The immediate wave of sensory input made my stomach churn. The house smelled strongly of stale beer, cheap takeout pizza, and the faint, lingering scent of the lemon pine cleaner from hours ago. The television in the living room was blasting the chaotic sounds of a first-person shooter video game.

I stepped into the foyer, leaning heavily against the doorframe for support.

Leo was sprawled on the couch I had bled on. He was wearing his expensive golf polo, holding an Xbox controller, aggressively mashing the buttons. Across from him, Helen was sitting in the armchair, scrolling through her iPad, a half-eaten slice of pizza resting on a napkin beside her.

Neither of them looked up when the door opened.

“It’s about time,” Helen muttered, not taking her eyes off the screen. “We had to order pizza. The delivery boy tracked dirt on the porch.”

Leo groaned in frustration as his character died on screen. He threw the controller violently onto the glass coffee table. It bounced with a sharp clatter. He spun around, his face flushed red with a sudden, volatile rage.

He saw me standing in the doorway, pale, wearing hospital scrubs because my clothes were ruined. He didn’t see the grief. He didn’t see the physical trauma. He only saw a broken appliance that had failed to perform its duties.

“Do you know the time, you useless b!.tch?!” Leo screamed, his voice echoing off the vaulted ceilings. He stood up, marching toward the foyer, jabbing a finger in my direction. “My mother and I are starving! I worked all day, I entertained clients, and I come home to a flooded floor and no dinner! Where the hell have you been?”

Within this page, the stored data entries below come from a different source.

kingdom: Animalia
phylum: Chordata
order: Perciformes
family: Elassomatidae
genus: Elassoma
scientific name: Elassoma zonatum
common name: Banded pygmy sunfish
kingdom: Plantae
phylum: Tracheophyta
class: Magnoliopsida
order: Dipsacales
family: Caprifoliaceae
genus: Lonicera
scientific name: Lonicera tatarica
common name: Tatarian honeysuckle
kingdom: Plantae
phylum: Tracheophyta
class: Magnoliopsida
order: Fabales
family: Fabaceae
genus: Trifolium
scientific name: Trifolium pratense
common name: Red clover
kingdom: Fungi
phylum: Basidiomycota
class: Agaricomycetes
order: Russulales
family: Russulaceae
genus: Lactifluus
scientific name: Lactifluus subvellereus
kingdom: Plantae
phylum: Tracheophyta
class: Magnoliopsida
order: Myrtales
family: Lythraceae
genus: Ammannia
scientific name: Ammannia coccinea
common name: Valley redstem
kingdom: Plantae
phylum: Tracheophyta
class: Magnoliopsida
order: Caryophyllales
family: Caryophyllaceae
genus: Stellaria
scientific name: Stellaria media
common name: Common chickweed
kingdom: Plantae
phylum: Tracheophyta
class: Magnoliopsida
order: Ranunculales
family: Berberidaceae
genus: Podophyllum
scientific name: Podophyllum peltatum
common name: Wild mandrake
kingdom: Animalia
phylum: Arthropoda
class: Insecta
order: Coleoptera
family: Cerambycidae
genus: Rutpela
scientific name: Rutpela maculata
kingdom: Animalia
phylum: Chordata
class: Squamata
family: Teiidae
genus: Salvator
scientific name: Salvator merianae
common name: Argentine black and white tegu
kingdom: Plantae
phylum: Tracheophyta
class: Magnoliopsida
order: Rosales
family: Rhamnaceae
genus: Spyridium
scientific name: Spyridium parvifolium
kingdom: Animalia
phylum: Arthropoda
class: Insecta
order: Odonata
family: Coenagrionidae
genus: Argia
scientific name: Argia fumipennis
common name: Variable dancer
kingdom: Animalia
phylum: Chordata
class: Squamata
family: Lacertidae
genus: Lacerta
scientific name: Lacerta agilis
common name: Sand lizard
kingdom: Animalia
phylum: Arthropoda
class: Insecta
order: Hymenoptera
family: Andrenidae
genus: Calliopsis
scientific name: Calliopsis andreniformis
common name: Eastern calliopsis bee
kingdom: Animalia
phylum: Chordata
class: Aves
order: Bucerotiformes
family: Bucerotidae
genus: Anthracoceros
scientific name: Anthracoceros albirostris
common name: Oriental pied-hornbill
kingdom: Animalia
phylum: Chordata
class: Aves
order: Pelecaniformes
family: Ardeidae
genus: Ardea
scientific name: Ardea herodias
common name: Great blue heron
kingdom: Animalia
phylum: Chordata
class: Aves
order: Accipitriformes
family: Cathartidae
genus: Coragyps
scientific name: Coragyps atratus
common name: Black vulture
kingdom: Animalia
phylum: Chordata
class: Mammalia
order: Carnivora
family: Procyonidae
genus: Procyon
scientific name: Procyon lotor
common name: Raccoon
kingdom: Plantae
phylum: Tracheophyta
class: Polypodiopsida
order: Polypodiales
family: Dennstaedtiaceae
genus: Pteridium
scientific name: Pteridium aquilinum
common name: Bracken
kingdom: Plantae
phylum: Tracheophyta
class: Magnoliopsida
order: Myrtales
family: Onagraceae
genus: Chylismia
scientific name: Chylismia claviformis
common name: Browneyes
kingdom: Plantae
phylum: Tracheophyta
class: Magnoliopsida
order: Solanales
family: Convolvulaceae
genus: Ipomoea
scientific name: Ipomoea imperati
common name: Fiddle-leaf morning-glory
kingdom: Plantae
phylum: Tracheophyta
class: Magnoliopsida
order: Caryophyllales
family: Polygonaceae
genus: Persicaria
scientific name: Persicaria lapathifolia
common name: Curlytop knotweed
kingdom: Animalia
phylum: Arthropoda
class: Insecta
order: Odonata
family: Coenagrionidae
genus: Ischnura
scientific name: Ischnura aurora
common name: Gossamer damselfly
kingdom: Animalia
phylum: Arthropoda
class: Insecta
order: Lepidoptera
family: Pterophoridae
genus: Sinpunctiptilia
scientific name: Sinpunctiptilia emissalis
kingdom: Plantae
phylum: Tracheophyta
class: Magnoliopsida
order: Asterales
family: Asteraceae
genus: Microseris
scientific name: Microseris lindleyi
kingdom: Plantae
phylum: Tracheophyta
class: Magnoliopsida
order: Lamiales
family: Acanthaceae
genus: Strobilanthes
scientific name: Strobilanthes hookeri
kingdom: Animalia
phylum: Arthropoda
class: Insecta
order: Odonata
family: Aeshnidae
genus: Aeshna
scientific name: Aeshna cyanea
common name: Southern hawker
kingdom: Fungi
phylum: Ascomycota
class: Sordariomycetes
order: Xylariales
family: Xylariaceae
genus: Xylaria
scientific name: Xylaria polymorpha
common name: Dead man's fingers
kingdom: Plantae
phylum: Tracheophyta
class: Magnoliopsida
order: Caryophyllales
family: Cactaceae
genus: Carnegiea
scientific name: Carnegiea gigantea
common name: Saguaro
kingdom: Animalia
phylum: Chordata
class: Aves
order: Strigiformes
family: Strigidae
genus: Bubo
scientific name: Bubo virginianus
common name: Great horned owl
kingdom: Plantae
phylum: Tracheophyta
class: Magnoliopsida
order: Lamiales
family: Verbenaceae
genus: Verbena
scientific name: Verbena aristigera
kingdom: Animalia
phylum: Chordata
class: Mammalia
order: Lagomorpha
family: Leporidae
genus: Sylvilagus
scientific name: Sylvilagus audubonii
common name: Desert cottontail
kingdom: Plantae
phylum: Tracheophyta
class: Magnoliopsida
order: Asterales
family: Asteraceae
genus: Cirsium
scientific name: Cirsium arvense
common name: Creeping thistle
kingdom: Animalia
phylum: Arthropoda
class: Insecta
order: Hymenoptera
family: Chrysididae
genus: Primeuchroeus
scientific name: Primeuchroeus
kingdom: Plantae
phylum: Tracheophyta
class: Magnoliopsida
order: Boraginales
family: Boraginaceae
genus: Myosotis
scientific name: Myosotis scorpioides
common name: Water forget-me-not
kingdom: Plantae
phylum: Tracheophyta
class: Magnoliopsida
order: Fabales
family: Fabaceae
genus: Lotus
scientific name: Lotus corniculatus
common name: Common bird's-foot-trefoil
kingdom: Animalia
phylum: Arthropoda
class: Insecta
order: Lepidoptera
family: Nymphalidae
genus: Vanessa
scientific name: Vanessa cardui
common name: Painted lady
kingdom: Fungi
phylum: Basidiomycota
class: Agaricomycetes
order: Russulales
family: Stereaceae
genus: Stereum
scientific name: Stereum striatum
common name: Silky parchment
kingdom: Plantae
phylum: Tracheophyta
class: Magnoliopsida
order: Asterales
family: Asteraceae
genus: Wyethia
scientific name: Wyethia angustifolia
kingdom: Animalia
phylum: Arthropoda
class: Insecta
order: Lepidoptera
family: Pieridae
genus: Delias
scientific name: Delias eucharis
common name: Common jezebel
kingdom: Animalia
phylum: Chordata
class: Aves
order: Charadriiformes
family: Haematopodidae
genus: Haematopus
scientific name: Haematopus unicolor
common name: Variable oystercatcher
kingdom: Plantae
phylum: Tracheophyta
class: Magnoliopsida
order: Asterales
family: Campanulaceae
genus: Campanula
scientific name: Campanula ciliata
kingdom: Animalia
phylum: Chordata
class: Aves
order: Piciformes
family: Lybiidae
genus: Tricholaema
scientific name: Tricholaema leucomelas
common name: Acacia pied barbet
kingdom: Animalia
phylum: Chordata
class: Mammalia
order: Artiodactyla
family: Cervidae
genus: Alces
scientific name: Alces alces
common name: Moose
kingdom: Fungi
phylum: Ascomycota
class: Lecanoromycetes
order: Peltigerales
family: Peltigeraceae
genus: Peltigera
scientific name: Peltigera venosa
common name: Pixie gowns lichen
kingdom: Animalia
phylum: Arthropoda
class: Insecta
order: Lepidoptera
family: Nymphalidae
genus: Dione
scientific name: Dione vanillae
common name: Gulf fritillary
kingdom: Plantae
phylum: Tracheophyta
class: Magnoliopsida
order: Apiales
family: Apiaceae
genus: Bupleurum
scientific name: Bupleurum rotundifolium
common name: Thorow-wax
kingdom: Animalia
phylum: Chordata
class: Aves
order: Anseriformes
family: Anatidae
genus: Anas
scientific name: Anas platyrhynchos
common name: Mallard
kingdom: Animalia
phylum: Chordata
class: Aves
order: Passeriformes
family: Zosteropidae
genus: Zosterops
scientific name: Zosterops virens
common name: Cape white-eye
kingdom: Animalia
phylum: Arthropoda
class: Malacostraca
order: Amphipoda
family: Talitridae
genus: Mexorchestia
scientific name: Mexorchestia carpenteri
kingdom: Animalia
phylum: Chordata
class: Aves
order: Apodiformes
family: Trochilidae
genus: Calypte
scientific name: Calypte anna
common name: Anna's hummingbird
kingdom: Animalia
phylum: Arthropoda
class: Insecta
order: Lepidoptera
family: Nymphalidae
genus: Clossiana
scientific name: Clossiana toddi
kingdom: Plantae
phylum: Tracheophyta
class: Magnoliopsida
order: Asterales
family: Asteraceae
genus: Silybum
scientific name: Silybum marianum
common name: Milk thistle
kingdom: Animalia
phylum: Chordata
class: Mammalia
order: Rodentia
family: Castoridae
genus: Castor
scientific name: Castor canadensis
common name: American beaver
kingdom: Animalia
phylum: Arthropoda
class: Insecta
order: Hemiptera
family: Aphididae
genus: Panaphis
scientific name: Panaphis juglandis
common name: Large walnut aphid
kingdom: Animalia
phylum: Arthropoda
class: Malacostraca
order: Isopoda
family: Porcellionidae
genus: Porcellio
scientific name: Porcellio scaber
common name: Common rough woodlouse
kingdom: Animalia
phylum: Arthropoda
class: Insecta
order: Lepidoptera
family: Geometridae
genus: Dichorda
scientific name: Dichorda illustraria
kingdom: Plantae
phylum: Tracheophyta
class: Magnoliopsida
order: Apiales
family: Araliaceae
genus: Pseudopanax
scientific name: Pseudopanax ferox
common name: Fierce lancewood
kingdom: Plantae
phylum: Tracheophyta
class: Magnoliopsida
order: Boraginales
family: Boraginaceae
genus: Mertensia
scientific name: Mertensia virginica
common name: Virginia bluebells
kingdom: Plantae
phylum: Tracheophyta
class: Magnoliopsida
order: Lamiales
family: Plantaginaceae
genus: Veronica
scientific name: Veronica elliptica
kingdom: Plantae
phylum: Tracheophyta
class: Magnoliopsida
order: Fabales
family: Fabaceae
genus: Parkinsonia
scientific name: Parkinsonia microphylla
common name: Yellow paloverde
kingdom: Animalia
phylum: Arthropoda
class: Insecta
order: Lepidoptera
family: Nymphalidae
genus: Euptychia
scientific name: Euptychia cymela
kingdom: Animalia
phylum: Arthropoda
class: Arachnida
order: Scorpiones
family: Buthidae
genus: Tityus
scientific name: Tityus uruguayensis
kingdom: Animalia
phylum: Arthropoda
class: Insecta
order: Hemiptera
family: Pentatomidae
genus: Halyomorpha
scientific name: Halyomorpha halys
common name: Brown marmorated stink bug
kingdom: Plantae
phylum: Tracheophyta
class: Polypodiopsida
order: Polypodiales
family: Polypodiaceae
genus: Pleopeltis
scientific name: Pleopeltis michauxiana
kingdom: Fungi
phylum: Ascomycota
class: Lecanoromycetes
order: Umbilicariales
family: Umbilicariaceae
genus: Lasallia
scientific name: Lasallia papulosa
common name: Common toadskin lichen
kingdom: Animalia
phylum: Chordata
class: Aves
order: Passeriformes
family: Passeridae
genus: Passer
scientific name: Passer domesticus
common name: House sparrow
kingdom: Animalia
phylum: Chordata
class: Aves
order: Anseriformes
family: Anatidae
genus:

I stared at him. The man I had once loved looked like a stranger. He looked small, petty, and monstrous.

I leaned harder against the wall, my legs trembling. “I was at the emergency room, Leo,” I said, my voice eerily calm, stripped of all emotion. “I texted you. I called you.”

“I was busy!” he yelled, stopping a few feet away from me. “You always do this! You always manufacture some drama when you don’t want to do your chores!”

“I miscarried, Leo,” I stated flatly, looking directly into his eyes, searching for a flicker of a human soul. “The baby… our baby is dead. The doctor said the physical stress caused a placental abruption. I bled out on the floor you made me scrub.”